[Provided text]
*** Block opens ***
There is no special notation for citing multiple references in
series. Use a sequence of citations, one for each reference,
with nothing between them. refer attaches all of their labels to
the line preceding the first. These labels may be sorted or
merged. See the description of the <> label expression, and of
the sort-adjacent-labels and abbreviate-label-ranges commands. A
label is not merged if its citation has a non-empty opening-text
or closing-text. However, the labels for two adjacent citations,
the former using the ] flag and without any closing-text, and the
latter using the [ flag and without any opening-text, may be
sorted and merged even if the former's opening-text or the
latter's closing-text is non-empty. (To prevent these
operations, use the dummy character escape sequence \& as the
former's closing-text.)
Commands
Commands are contained between lines starting with .R1 and .R2.
The -R option prevents recognition of these lines. When a refer
encounters a .R1 line, it flushes any accumulated references.
Neither .R1 nor .R2 lines, nor anything between them, is output.
*** Block closes ***
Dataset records
*** Block opens ***
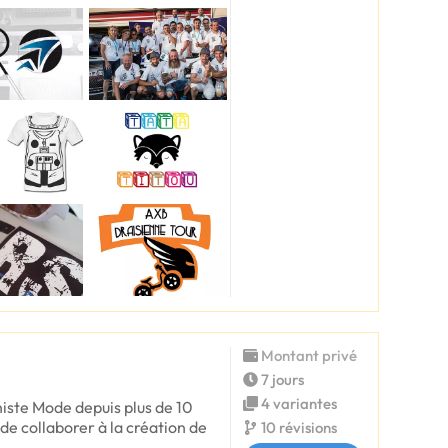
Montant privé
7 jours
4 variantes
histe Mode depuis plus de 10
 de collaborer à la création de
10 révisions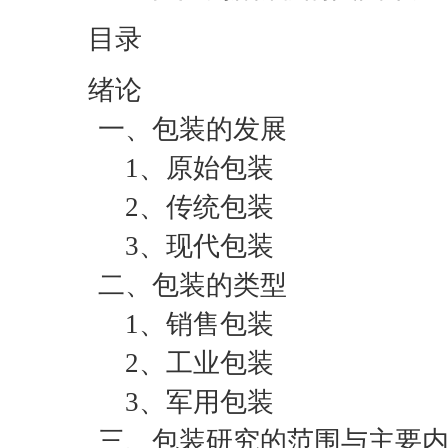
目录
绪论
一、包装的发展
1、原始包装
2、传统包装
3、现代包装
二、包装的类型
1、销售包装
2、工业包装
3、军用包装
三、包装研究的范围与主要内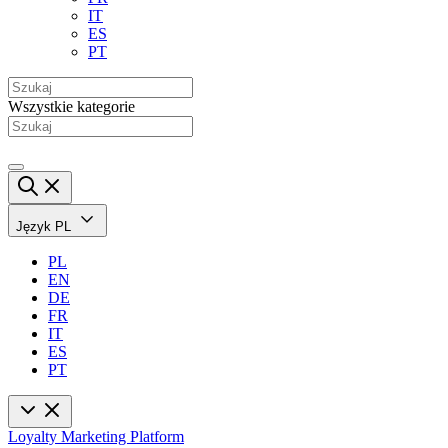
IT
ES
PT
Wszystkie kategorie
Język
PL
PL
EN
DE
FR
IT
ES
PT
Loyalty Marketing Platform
*** Block closes ***
[Brief 1]
According to the refer documentation excerpt, what does the -R option do?
[Brief 2]
Please copy the refer documentation excerpt from "There is no" to "former's closing-text.)", substituting "trailing-text" for "closing-text".
These items have no connection to the refer documentation excerpt.

[Task output 1]
It prevents recognition of lines starting with .R1 and .R2.

[Task output 2]
There is no special notation for citing multiple references in
series. Use a sequence of citations, one for each reference,
with nothing between them. refer attaches all of their labels to
the line preceding the first. These labels may be sorted or
merged. See the description of the <> label expression, and of
the sort-adjacent-labels and abbreviate-label-ranges commands. A
label is not merged if its citation has a non-empty opening-text
or trailing-text. However, the labels for two adjacent citations,
the former using the ] flag and without any trailing-text, and the
latter using the [ flag and without any opening-text, may be
sorted and merged even if the former's opening-text or the
latter's trailing-text is non-empty. (To prevent these
operations, use the dummy character escape sequence \& as the
former's trailing-text.)